SUPPLIED PASSAGE =
---+---
Because of two heart attacks, I was once in Ukraine. It was just before Christmas 2013, and I was on my way to New Zealand via Singapore. The plane had been delayed for several hours at Heathrow because of a faulty smoke-alarm. Then three hours into the flight, the cabin staff put out a call enquiring if there was doctor on board: someone had suffered a heart attack. Half an hour later, the doctor was called for again. A second person had had a heart-attack. The pilot announced he was going to have to land, at an airport with access to good medical facilities. This turned out to be the main airport at Kyiv, Ukraine. As soon as the plane had come to a stop on the runway, a team of highly efficient Ukrainian medics swiftly came on board and took the patients off to hospital. However, by this time, because of the previous delay in leaving London, the plane’s crew had used up their permitted flying-hours, and we were told they would have to rest for a minimum of 24 hours, during which time we would be taken to hotel accommodation.
---+---
Stored data entries
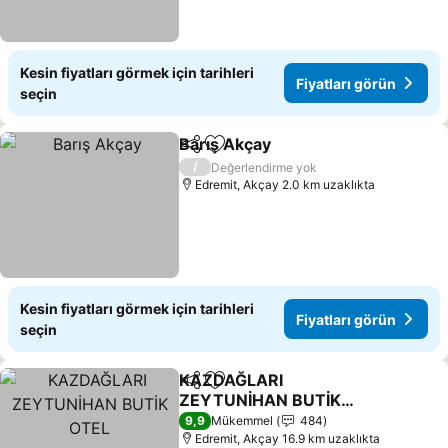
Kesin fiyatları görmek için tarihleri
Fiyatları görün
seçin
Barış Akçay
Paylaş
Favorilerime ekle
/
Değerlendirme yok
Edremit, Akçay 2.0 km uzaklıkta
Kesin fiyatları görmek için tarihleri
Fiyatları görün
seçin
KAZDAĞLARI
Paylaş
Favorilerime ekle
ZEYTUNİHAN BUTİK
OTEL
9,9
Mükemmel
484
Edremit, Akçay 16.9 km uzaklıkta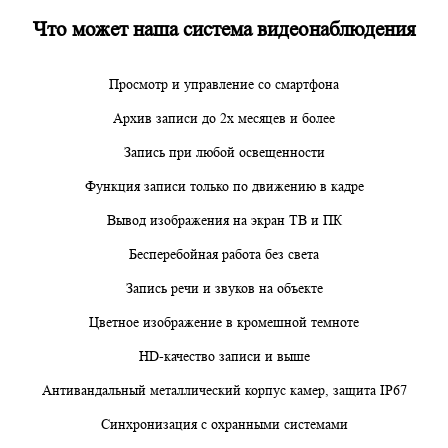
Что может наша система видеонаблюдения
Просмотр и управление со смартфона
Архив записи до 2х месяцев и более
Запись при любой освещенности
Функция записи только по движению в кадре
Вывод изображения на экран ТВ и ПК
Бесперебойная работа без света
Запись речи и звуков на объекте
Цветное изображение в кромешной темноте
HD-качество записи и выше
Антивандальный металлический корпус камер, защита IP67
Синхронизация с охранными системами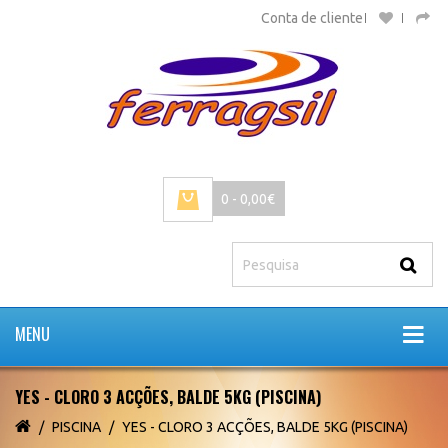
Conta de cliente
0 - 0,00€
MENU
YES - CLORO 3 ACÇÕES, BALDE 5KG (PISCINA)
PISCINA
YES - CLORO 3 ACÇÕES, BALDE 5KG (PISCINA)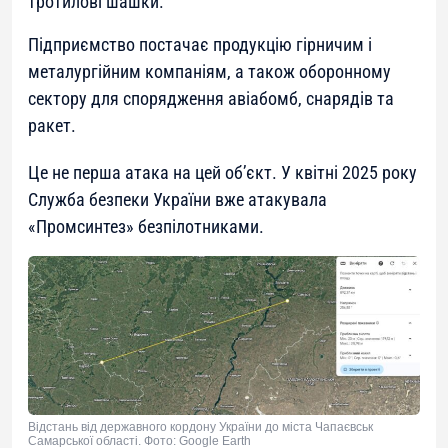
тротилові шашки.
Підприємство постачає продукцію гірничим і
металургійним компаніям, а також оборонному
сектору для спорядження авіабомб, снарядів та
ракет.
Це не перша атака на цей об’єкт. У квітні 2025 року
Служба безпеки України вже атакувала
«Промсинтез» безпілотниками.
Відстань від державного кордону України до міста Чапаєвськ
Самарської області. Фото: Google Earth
---+---
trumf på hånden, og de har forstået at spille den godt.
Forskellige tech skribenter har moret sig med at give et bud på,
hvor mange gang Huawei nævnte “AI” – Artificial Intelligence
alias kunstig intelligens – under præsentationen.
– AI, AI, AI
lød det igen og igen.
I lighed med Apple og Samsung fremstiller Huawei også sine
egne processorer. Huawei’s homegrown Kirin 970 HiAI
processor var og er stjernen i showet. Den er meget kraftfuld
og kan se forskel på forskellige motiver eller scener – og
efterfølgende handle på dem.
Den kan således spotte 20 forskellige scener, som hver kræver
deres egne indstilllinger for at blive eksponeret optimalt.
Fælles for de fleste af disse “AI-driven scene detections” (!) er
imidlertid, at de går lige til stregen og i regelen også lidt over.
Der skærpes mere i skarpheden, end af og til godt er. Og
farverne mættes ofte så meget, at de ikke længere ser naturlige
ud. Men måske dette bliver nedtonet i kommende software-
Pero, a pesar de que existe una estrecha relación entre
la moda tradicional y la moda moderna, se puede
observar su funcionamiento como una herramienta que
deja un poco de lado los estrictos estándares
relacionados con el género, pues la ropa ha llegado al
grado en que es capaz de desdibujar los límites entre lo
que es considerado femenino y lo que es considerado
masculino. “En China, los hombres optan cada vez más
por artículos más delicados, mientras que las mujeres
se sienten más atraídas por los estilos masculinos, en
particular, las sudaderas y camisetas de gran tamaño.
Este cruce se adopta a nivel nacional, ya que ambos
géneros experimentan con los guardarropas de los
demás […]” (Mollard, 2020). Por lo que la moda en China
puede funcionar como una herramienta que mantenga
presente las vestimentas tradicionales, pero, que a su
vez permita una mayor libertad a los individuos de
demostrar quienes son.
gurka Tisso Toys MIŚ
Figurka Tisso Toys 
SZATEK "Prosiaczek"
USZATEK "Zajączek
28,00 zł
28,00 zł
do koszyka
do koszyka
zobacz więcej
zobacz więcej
---+---
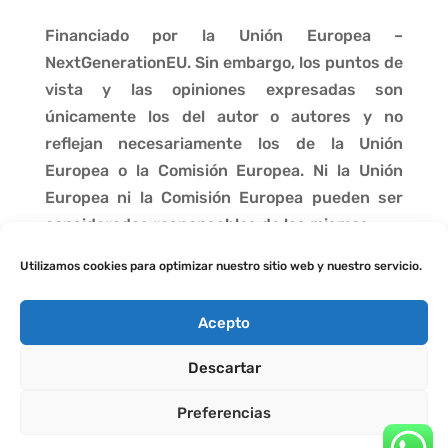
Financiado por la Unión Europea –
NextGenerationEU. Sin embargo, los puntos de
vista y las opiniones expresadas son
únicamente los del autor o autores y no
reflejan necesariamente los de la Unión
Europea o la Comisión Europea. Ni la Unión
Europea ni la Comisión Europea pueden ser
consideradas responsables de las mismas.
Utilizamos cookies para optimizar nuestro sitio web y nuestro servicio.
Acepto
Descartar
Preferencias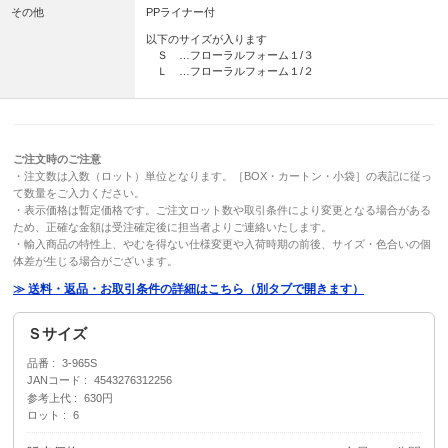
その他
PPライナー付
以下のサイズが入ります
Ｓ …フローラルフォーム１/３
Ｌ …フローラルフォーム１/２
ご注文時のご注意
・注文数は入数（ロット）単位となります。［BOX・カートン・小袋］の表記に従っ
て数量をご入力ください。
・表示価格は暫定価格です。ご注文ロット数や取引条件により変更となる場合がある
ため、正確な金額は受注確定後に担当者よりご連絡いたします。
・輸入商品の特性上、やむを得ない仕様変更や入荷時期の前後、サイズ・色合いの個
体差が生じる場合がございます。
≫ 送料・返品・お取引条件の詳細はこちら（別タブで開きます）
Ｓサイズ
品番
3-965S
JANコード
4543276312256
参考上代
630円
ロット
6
---+---
WORK REQUIRED = Reproduce the whole account of the flight diverted to Kyiv, word for word.

SOLUTION BELOW =
Because of two heart attacks, I was once in Ukraine. It was just before Christmas 2013, and I was on my way to New Zealand via Singapore. The plane had been delayed for several hours at Heathrow because of a faulty smoke-alarm. Then three hours into the flight, the cabin staff put out a call enquiring if there was doctor on board: someone had suffered a heart attack. Half an hour later, the doctor was called for again. A second person had had a heart-attack. The pilot announced he was going to have to land, at an airport with access to good medical facilities. This turned out to be the main airport at Kyiv, Ukraine. As soon as the plane had come to a stop on the runway, a team of highly efficient Ukrainian medics swiftly came on board and took the patients off to hospital. However, by this time, because of the previous delay in leaving London, the plane’s crew had used up their permitted flying-hours, and we were told they would have to rest for a minimum of 24 hours, during which time we would be taken to hotel accommodation.